* TASK SET
1. According to the Marvin Phillip profile, which club did he join on loan in 2010?
2. Using the Marvin Phillip profile, explain how a goalkeeper came to be the top scorer for his school.
3. Please list every club in the Marvin Phillip profile's senior career whose spell began in 2011 or later.

* PAGE EXCERPT
--------
Personal information
- Date of birth: 1 August 1984 (age 42)
- Place of birth: Williamsville, Trinidad and Tobago
- Height: 1.84 m (6 ft 0 in)
- Position: Goalkeeper

Team information
- Current team: AC Port of Spain

Senior career*
- Years: Team / Apps / (Gls)
- 2002–2005: San Juan Jabloteh
- 2004: → Defence Force (loan)
- 2006–2007: Starworld Strikers
- 2007: North East Stars
- 2007–2011: W Connection
- 2010: → Joe Public (loan)
- 2011–2012: T&TEC
- 2012–2013: Central
- 2013–2015: Point Fortin
- 2015–2019: Morvant Caledonia United
- 2019: NEROCA / 14 / (0)
- 2023–: AC Port of Spain

International career^{‡}
- 2007–2025: Trinidad and Tobago / 92 / (0)

= Marvin Phillip =

Trinidad and Tobago footballer

Marvin Phillip (born 1 August 1984) is a Trinidadian professional footballer who plays as a goalkeeper for AC Port of Spain. He made his debut for Trinidad and Tobago against Panama on 31 January 2007.

== Club career ==
Phillip played as a striker at schoolboy level, but retrained to become a goalkeeper before turning professional. Phillip once played a full season for his college team Presentation College San Fernando as a striker, where he top scored for his school. He has also won domestic titles as a cricketer.
--------
* DATA FOR REVIEW
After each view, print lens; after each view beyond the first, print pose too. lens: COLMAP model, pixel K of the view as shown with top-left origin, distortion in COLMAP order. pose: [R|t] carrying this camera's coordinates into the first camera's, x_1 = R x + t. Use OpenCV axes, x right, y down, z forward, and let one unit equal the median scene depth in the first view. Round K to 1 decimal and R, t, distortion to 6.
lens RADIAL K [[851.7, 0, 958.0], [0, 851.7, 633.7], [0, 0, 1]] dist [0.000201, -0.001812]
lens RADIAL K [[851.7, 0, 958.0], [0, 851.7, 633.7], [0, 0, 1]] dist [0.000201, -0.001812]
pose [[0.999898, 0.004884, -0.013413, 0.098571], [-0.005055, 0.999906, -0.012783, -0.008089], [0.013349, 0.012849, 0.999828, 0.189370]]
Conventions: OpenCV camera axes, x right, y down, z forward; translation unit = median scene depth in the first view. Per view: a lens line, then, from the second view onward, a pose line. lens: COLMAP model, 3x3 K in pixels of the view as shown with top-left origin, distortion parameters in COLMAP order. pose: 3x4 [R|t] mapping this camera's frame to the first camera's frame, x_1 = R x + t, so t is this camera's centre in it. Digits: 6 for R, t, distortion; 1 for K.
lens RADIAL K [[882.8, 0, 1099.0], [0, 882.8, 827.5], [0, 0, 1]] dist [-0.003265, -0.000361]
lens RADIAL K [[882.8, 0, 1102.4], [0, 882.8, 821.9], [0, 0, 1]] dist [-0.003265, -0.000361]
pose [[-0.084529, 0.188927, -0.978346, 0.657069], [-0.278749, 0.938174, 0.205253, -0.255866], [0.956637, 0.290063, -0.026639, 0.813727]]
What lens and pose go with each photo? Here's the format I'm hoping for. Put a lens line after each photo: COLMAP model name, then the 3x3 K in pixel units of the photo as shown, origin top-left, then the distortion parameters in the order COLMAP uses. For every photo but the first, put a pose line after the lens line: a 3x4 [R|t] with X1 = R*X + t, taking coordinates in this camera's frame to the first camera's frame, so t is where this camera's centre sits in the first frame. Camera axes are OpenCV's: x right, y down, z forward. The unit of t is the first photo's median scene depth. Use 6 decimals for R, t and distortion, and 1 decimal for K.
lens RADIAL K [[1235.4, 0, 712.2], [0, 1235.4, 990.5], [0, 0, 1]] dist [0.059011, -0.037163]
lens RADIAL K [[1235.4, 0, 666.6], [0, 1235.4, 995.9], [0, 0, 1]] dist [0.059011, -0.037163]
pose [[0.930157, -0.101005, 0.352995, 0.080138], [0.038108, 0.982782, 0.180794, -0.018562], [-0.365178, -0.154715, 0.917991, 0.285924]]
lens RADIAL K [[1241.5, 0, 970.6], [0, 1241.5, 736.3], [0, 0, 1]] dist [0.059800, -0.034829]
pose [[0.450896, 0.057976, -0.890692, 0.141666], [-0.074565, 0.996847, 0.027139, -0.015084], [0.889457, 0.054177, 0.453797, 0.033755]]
--------
* RESPONSES TO THE TASKS
1. Joe Public

2. Phillip played as a striker at schoolboy level and spent a full season as a striker for his college team, Presentation College San Fernando, where he top scored. He retrained as a goalkeeper only later, before turning professional.

3. T&TEC, Central, Point Fortin, Morvant Caledonia United, NEROCA, AC Port of Spain